Currently there is no definitive pathological test to help identify this rare type of low-grade glioma. Named for their curious behavior of “hugging” blood vessels in the brain, angiocentric gliomas are usually cured with surgery and don’t need further treatment with radiation or chemotherapy. But given their recent description and difficulties in identifying them confidently, some patients receive the additional therapy, which often is damaging to the growing brain, in an effort to prevent a recurrence.
“Now we know these angiocentric gliomas have a different biology, and we have an exact way of identifying them so that patients can avoid this additional therapy that has life-long consequences,” said Rameen Beroukhim, MD, PhD, of Dana-Farber Cancer Institute, a senior author of the report in Nature Genetics along with Keith Ligon, MD, PhD, and Adam Resnick, PhD. Ligon is a pathologist at Dana-Farber/Boston Children’s Hospital Cancer and Blood Disorders Center and Dana-Farber/Brigham and Women’s Cancer Center (DF/BWCC). Resnick is an investigator at Children’s Hospital of Philadelphia.

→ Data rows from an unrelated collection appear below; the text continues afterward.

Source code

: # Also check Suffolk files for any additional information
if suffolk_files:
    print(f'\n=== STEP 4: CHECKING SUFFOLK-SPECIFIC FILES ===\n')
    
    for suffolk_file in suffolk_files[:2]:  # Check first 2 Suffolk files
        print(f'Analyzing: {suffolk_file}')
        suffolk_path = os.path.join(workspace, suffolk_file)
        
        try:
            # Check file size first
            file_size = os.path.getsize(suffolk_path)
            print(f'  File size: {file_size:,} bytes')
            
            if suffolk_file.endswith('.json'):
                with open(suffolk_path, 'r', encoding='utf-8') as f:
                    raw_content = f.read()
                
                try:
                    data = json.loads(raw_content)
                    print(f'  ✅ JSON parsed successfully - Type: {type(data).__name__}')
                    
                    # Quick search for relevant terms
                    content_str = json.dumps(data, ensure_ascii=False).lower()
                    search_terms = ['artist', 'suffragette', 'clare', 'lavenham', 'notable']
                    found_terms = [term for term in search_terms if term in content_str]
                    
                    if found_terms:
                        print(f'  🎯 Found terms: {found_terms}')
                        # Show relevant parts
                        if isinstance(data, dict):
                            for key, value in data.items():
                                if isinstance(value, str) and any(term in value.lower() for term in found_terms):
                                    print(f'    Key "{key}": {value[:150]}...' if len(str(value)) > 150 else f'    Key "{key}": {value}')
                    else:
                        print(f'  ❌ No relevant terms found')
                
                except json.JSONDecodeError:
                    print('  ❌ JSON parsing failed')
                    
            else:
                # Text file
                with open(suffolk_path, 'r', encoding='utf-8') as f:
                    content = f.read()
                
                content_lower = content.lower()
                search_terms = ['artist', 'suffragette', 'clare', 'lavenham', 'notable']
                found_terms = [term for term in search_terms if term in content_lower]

Angiocentric gliomas were recognized as distinct entities less than 10 years ago. Their name reflects the tumor cells’ tendency to line up around blood vessels. Fewer than 30 cases have been described in medical literature. Seizures are typically the first symptom leading to diagnosis. Although they are classified as a tumor, they are not malignant and don’t spread to other parts of the body.